In time for this year’s United Nations Climate Change Conference (COP24), to be held in Katowice, Poland in December, the special report on 1.5C was mandated by world’s governments in 2015 when they adopted the Paris Climate Change Agreement.
The Paris Agreement aims to limit the rise in average global temperatures to well below 2ºC and as close as possible to 1.5ºC above pre-industrial levels. Keeping average global temperature increases as low as possible is key to limiting future potentially severe climate change impacts around the world.
For the ‘Global Warming 1.5C’ report, the IPCC has therefore assessed the most up-to-date scientific findings about the damage that will be caused by a 1.5°C warming. It also compared this to the damage that would be caused by a 2°C warming.
At the week-long meeting in the Republic of Korea government delegates will consider the key findings of the report line-by-line and adopt these as the “Summary for Policy Makers”.
At the opening of the Songdo meeting, Hoesung Lee, chair of the IPCC described the event as “one of the most important meetings in the IPCC’s history”.
“Scientists have been warning us for years that we can expect to see more extreme weather with climate change. The heat waves, wildfires, and heavy rainfall events of recent months all over the world underscore these warnings,” he said.
The current climate change impacts which can already be observed today are the result of an approximately 1ºC global average temperature rise. Extreme weather this year ranges from record heat in northern Europe and historic flooding in Japan, India, southeast Asia and the southeastern United States.
Representing UN Climate Change in Songdo, the Head of UNFCCC’s Adaptation Programme, Youssef Nassef, highlighted the importance of the report for the climate negotiations this year.
“In this era of implementation of the Paris Agreement, there has never been a more urgent need for a science to inform climate action. With the Special Report on Global Warming of 1.5 degrees Celsius, the IPCC has responded to this need. For the UNFCCC process, this is a particularly special “Special Report”, given its seminal importance to the evolution of ambition in the climate change negotiations.”
Current Nationally Determined Contributions, in which countries detail what they will undertake to tackle climate change, are unlikely to be ambitious enough to keep the world within the Paris Agreement’s temperature goals.
As a result, the Summary for Policy Makers will be carefully considered at COP 24. It will be taken up by Ministers during the political phase of the “Talanoa Dialogue”, an international conversation on how best to raise ambition. Global Warming 1.5C will also be presented at a joint event organized by the UNFCCC’s Subsidiary Body for Scientific and Technological Advice (SBSTA) and the IPCC at COP24.

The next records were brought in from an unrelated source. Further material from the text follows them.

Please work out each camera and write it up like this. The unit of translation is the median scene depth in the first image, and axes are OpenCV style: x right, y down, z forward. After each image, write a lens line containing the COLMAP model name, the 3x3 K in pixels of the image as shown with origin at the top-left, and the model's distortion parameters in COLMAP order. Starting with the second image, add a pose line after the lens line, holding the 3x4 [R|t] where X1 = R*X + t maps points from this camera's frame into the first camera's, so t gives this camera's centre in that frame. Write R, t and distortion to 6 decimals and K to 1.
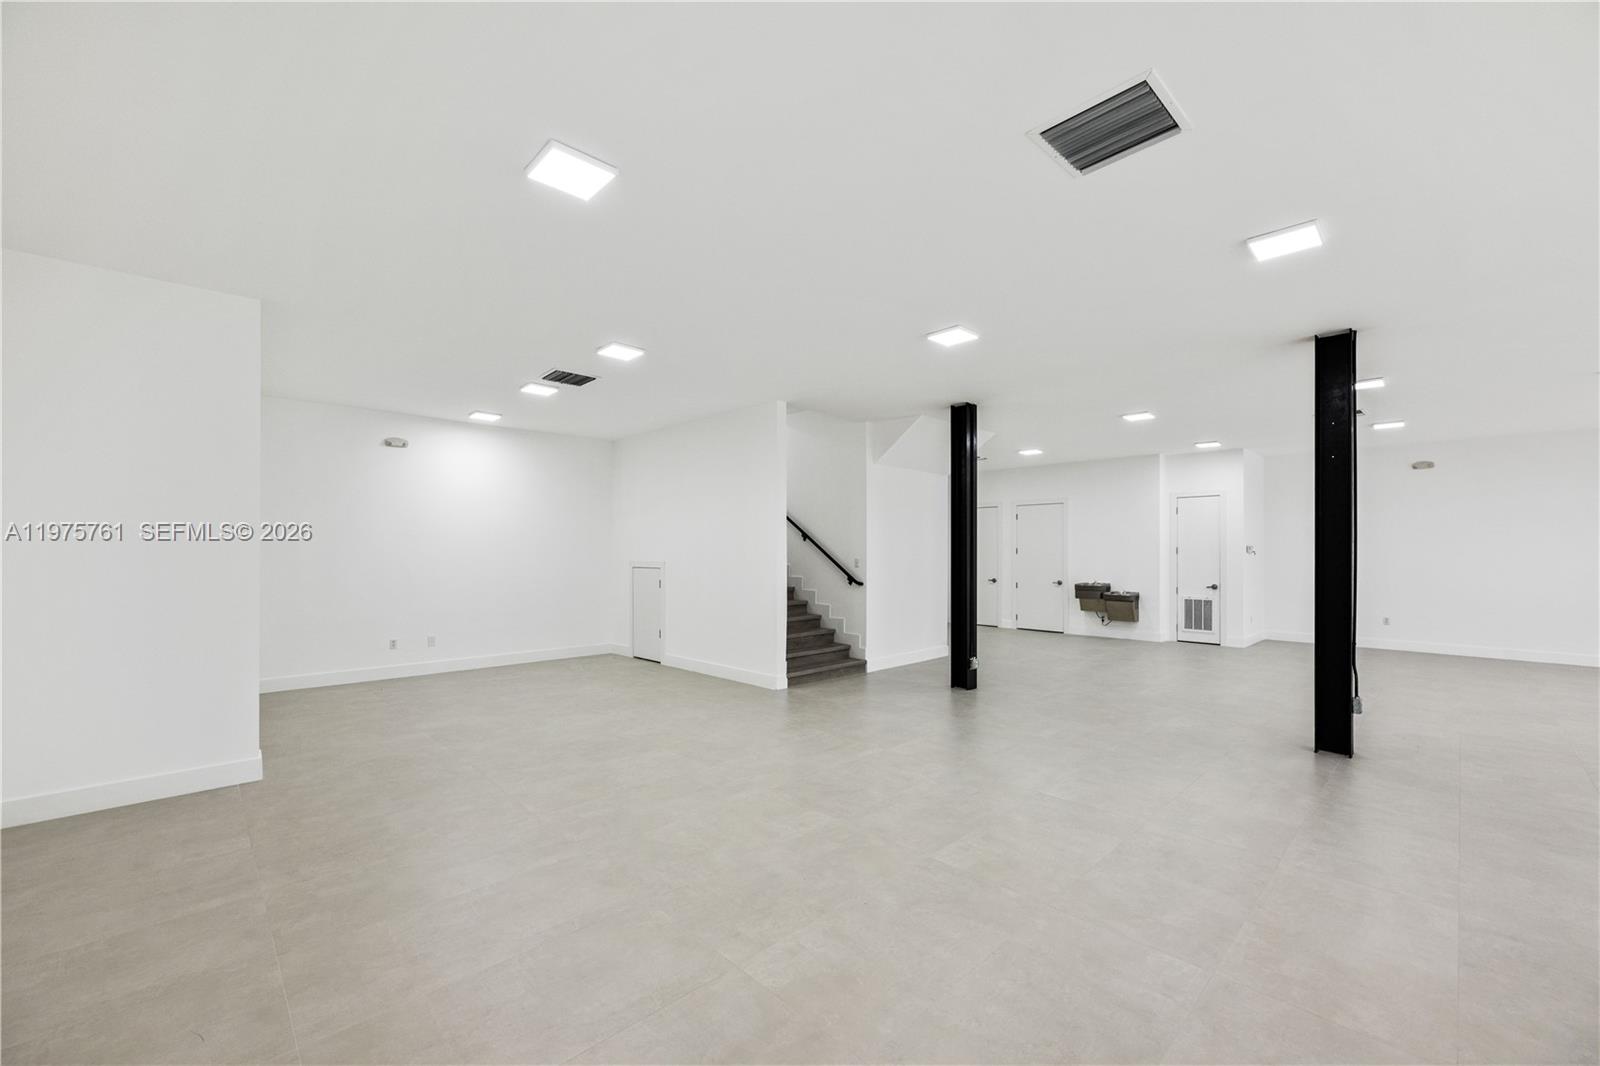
lens RADIAL K [[632.8, 0, 794.6], [0, 632.8, 533.1], [0, 0, 1]] dist [-0.002452, -0.000127]
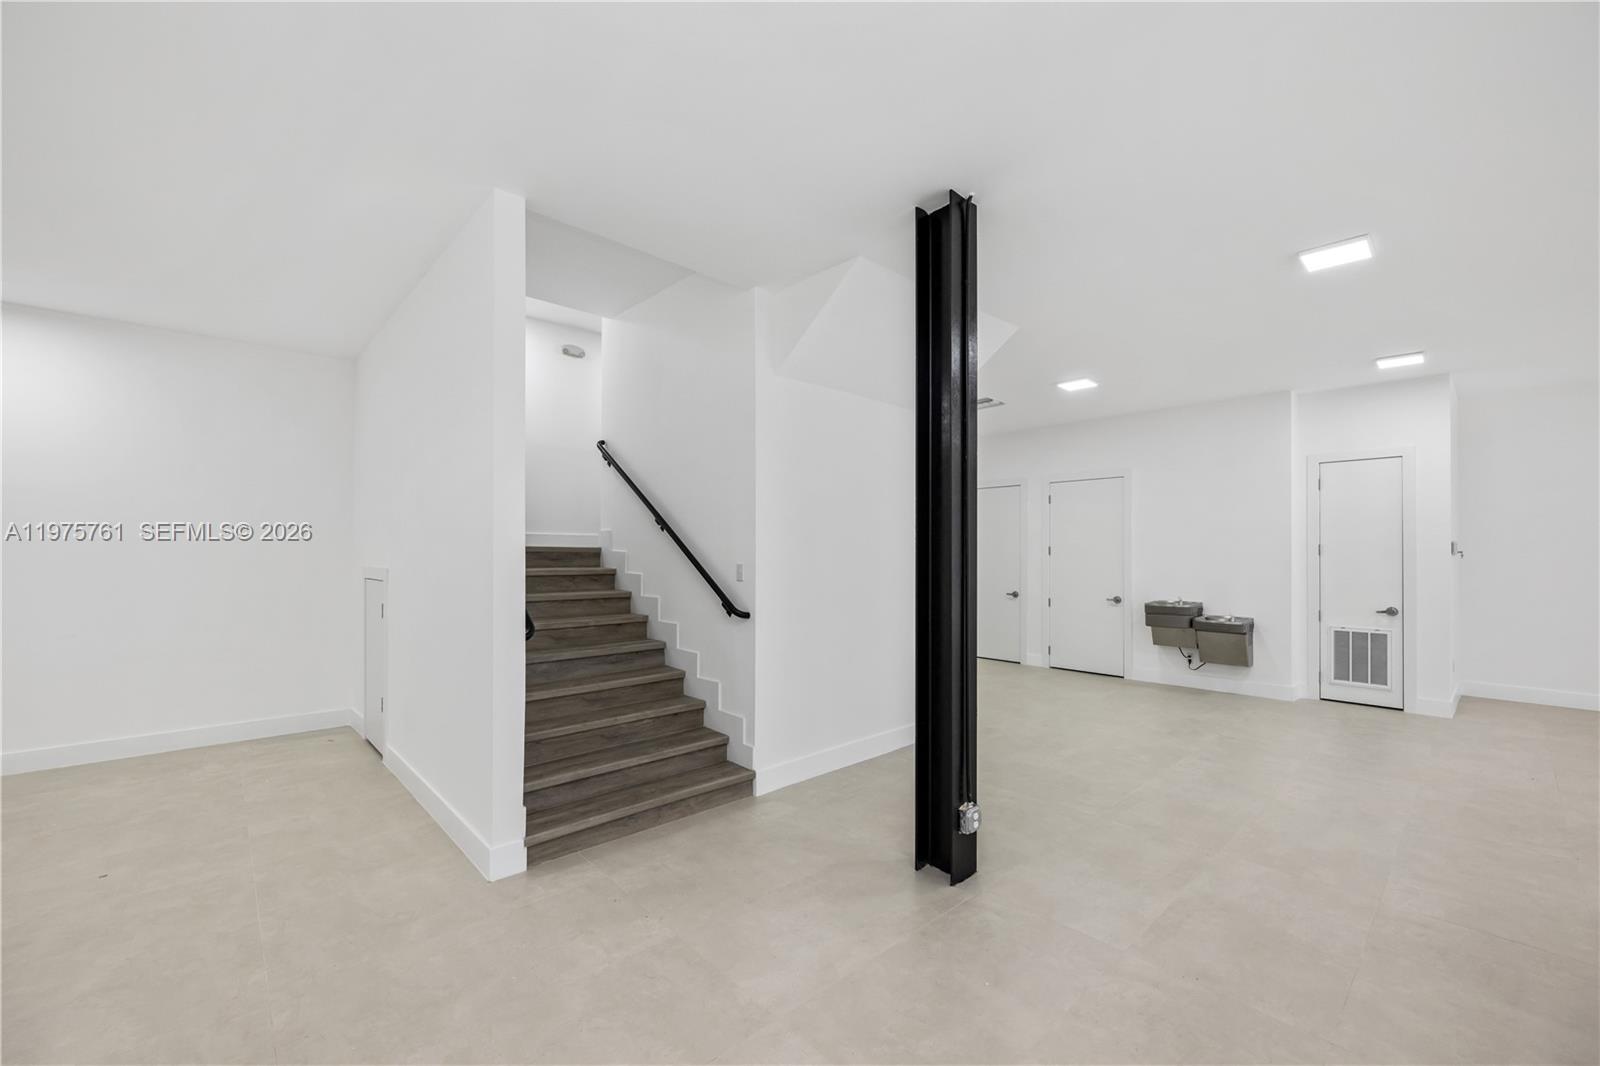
lens RADIAL K [[647.6, 0, 796.7], [0, 647.6, 536.7], [0, 0, 1]] dist [-0.002484, -0.000035]
pose [[0.999827, 0.000372, -0.018602, 0.130414], [-0.000272, 0.999986, 0.005351, 0.013511], [0.018603, -0.005345, 0.999813, 0.417830]]
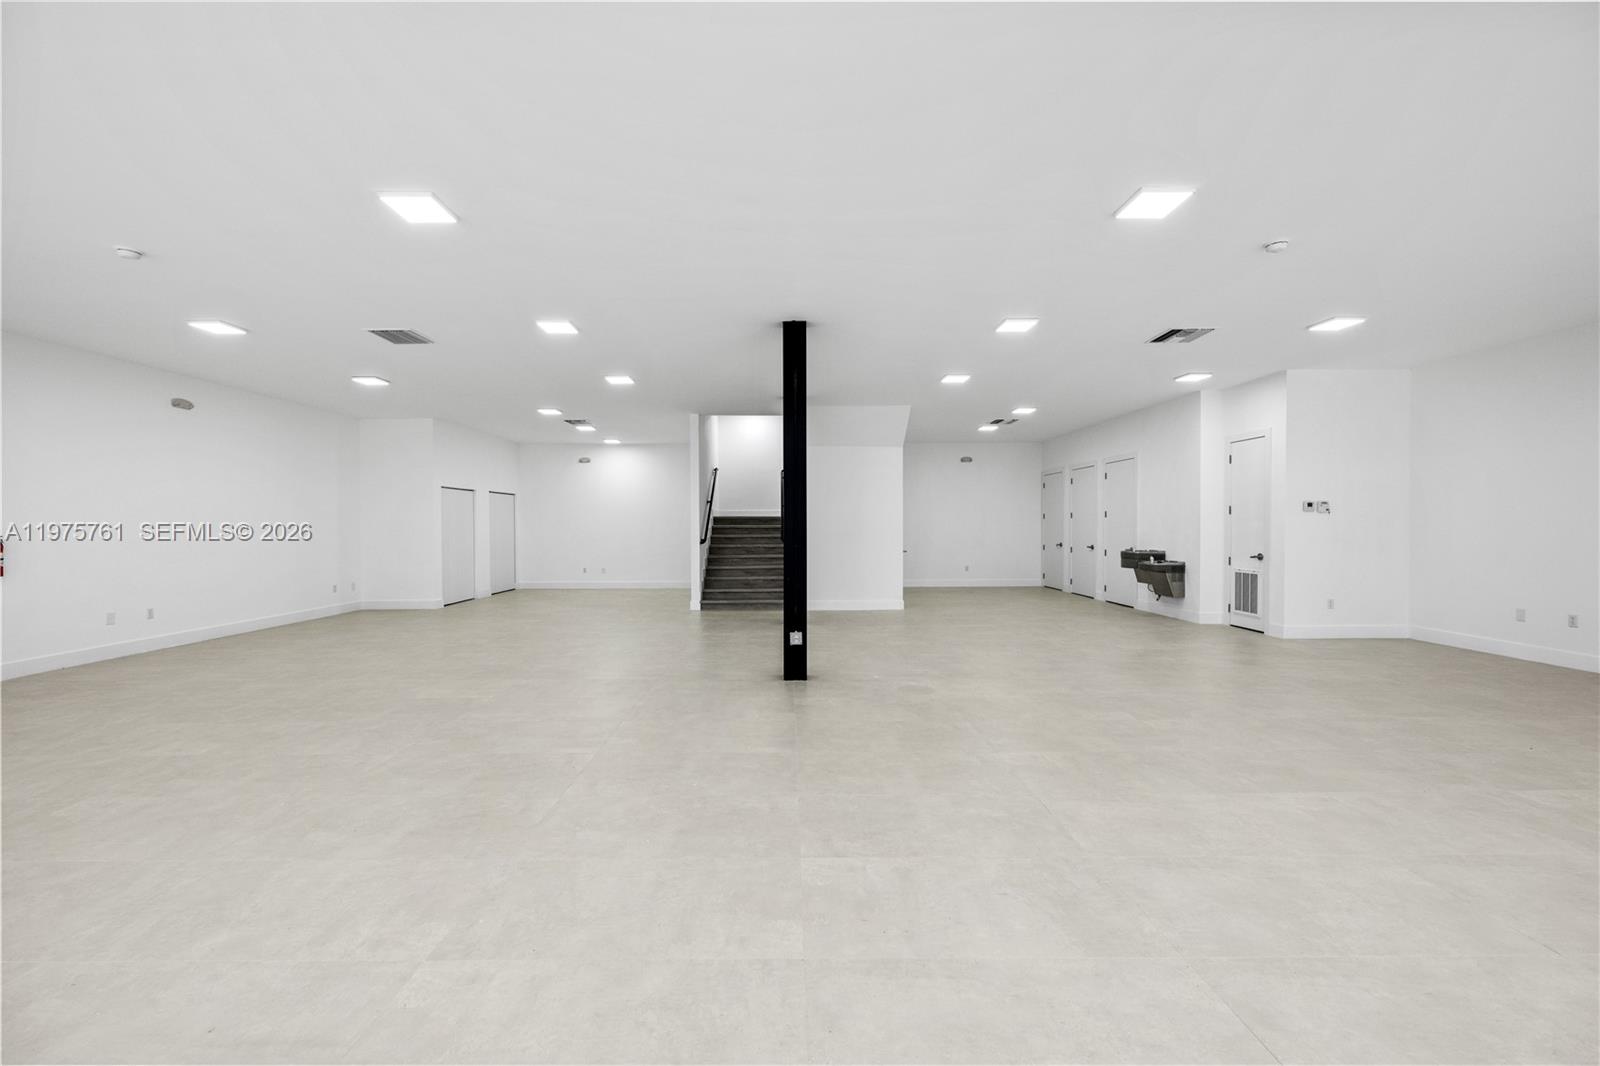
lens RADIAL K [[628.8, 0, 786.9], [0, 628.8, 546.7], [0, 0, 1]] dist [0.001867, 0.000050]
pose [[0.720712, 0.019760, -0.692953, 0.837578], [0.030230, 0.997747, 0.059892, 0.011651], [0.692575, -0.064113, 0.718491, 0.072814]]
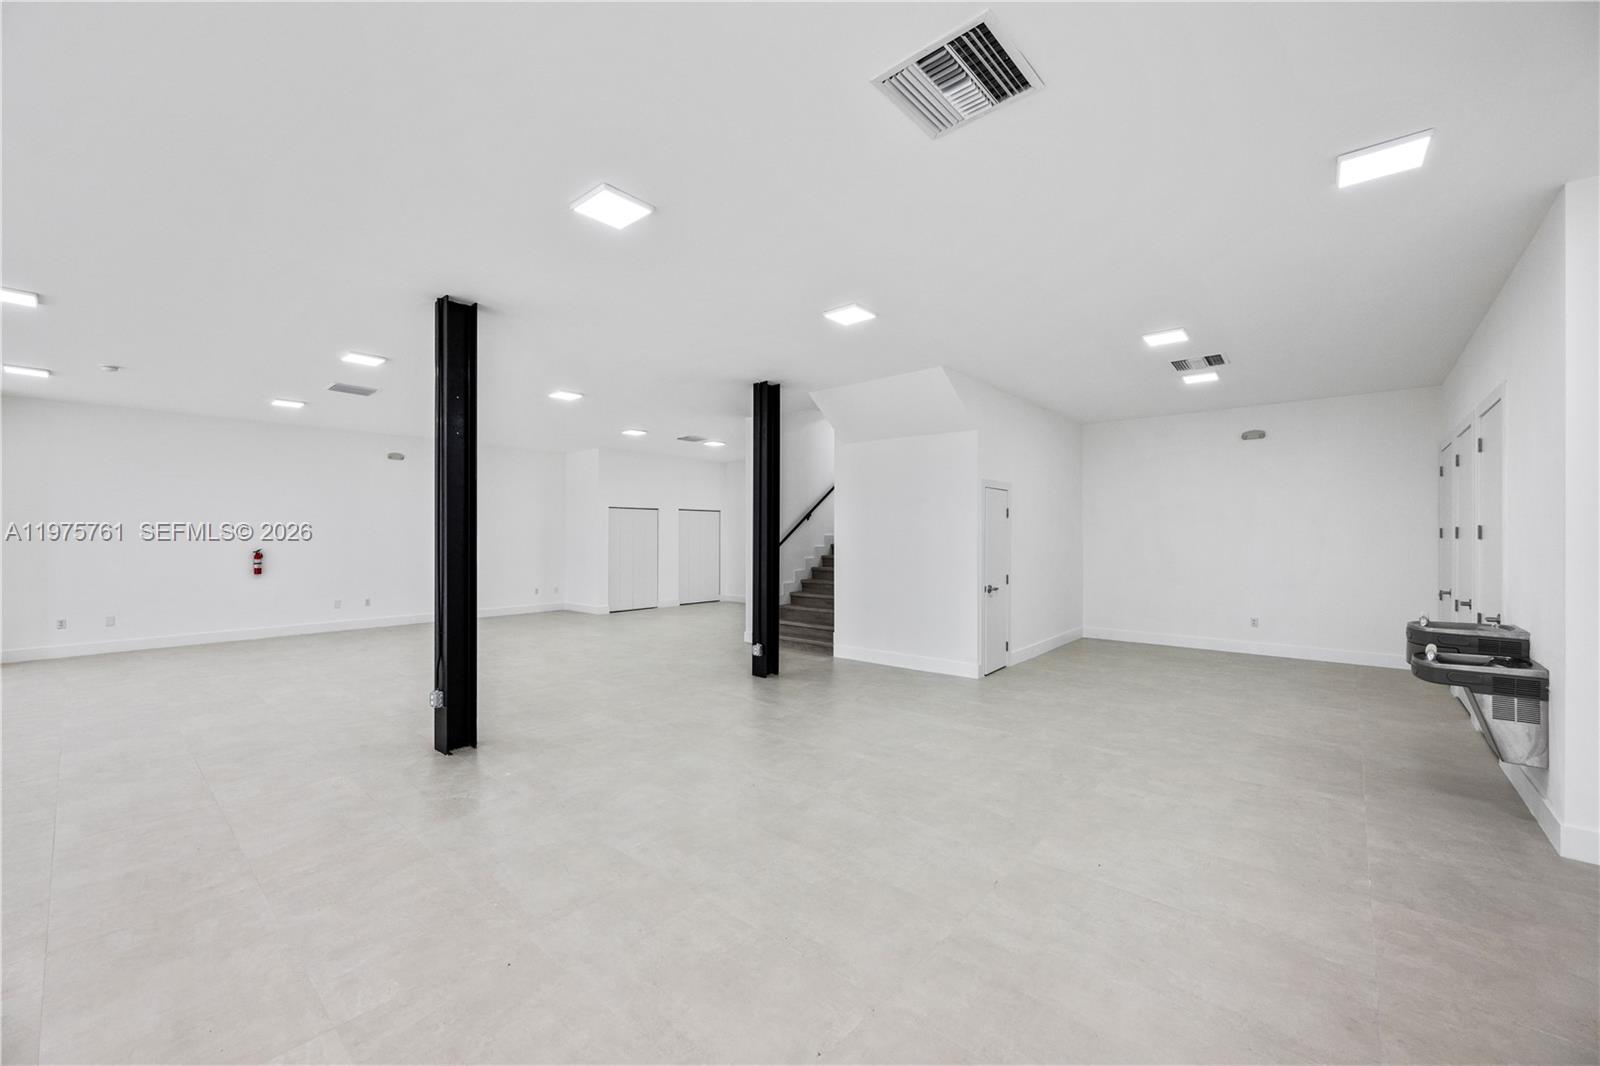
lens RADIAL K [[627.7, 0, 788.9], [0, 627.7, 532.0], [0, 0, 1]] dist [-0.001984, 0.000038]
pose [[0.082454, -0.005733, -0.996578, 0.914109], [0.036157, 0.999342, -0.002757, 0.020368], [0.995939, -0.035806, 0.082607, 0.715929]]
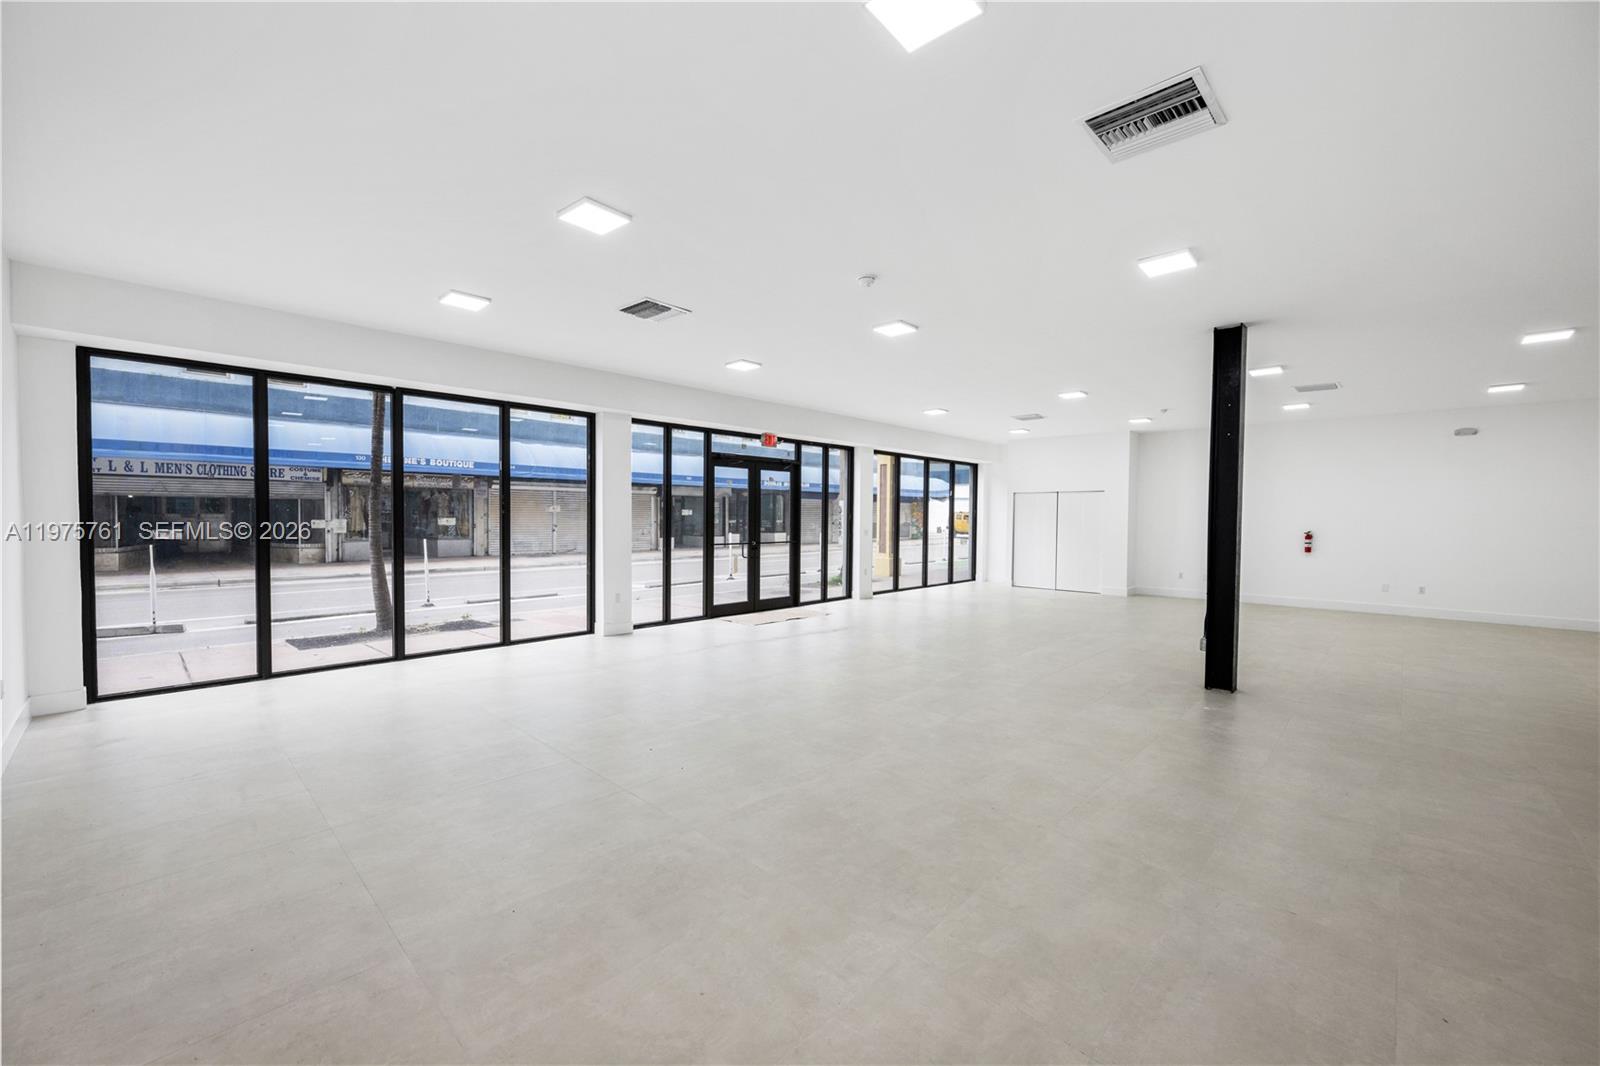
lens RADIAL K [[632.8, 0, 794.6], [0, 632.8, 533.1], [0, 0, 1]] dist [-0.002452, -0.000127]
pose [[-0.999350, -0.007410, -0.035290, 0.843977], [-0.007131, 0.999942, -0.008034, 0.034316], [0.035347, -0.007778, -0.999345, 1.076073]]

Known as SR15, the full name of the report is: Global Warming of 1.5 ºC, an IPCC special report on the impacts of global warming of 1.5 ºC above pre-industrial levels and related global greenhouse gas emission pathways, in the context of strengthening the global response to the threat of climate change, sustainable development, and efforts to eradicate poverty.
This summer, some 60 governments commented on the draft report. “In all we have received 42,000 comments on the drafts of this report”, said the IPCC chair.
“The governments of the world are eagerly awaiting the findings you will present in the report, so that they can make informed decisions at COP24, during the Talanoa Dialogue, and beyond, through the global stock- take, which itself will also be informed by the outcomes of the Sixth Assessment Report, to be completed in 2022”, said Mr. Nassef.
The outcomes of the meeting and the completed Summary for Policy Makers are set to be officially released at a press conference on Monday, October 8, 2018.